-- Directions --
The answer should be one number only, namely how many lines of the records hold the word "CIRCLE".

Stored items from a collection
- - -

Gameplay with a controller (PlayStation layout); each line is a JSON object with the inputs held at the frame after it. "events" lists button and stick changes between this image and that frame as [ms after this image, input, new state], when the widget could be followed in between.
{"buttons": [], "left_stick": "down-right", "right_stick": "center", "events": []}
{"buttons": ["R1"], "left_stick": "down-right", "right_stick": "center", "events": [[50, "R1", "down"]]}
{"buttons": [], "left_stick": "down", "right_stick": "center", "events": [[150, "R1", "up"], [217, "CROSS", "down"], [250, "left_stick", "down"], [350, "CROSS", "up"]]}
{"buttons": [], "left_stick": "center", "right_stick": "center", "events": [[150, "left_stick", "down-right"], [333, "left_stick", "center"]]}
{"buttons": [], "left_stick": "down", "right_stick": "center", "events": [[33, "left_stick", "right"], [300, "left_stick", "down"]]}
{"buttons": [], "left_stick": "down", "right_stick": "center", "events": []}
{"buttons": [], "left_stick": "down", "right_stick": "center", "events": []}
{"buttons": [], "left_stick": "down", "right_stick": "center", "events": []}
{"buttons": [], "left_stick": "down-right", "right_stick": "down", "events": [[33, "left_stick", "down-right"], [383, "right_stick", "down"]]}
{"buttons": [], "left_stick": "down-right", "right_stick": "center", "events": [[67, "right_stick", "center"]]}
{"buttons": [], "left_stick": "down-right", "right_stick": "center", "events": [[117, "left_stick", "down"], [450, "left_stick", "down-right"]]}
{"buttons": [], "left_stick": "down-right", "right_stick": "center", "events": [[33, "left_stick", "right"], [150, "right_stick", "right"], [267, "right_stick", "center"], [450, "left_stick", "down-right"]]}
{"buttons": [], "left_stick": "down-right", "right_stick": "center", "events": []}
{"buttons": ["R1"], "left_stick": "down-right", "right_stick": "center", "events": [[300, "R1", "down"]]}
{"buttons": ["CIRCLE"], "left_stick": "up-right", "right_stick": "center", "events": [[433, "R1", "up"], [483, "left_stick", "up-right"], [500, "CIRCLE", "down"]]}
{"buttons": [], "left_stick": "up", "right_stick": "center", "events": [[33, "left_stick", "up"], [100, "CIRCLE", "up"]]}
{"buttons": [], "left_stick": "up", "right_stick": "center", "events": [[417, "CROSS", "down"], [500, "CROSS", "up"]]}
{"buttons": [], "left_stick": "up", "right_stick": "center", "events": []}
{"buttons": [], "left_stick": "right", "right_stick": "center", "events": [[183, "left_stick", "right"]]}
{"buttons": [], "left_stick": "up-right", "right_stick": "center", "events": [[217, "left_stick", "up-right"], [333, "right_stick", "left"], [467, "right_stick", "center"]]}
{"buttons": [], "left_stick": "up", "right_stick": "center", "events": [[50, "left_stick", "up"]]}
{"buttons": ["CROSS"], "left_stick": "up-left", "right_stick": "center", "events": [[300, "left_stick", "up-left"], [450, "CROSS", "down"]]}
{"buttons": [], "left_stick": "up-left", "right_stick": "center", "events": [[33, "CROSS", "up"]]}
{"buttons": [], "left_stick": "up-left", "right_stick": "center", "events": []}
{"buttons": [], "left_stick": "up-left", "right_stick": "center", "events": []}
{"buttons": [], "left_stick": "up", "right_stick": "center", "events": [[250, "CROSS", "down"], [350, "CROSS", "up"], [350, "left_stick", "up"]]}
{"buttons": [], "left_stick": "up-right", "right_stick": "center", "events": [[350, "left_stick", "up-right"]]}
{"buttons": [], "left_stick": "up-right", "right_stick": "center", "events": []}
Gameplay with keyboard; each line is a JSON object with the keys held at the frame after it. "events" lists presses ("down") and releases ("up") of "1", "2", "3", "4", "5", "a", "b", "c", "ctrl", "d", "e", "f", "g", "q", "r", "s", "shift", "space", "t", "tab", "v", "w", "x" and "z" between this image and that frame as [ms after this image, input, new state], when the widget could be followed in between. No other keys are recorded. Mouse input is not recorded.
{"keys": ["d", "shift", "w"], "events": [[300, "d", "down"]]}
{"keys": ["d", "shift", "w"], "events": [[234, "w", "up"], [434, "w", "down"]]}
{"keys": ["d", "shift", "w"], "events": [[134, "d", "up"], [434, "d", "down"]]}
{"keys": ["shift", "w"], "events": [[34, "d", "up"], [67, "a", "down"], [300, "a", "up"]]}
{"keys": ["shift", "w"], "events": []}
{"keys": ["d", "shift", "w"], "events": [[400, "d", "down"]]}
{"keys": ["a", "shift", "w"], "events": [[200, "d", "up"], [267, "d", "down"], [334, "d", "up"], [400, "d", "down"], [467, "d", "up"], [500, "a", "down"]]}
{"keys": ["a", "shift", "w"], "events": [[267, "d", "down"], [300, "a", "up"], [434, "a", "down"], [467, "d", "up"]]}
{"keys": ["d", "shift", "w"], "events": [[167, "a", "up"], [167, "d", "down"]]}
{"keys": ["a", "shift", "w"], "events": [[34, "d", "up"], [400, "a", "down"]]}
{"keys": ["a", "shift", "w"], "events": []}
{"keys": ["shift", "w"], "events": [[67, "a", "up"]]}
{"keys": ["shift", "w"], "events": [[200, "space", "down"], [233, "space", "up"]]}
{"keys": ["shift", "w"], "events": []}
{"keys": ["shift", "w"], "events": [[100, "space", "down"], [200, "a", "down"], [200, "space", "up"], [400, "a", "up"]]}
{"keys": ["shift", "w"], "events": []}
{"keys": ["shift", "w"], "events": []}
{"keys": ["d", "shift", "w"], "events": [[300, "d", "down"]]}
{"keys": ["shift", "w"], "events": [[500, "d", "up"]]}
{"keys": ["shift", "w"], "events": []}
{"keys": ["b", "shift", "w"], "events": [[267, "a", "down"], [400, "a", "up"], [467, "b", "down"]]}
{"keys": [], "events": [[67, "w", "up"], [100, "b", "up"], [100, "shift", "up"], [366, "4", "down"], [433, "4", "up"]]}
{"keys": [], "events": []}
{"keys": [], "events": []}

- - -

-- Expected output --
2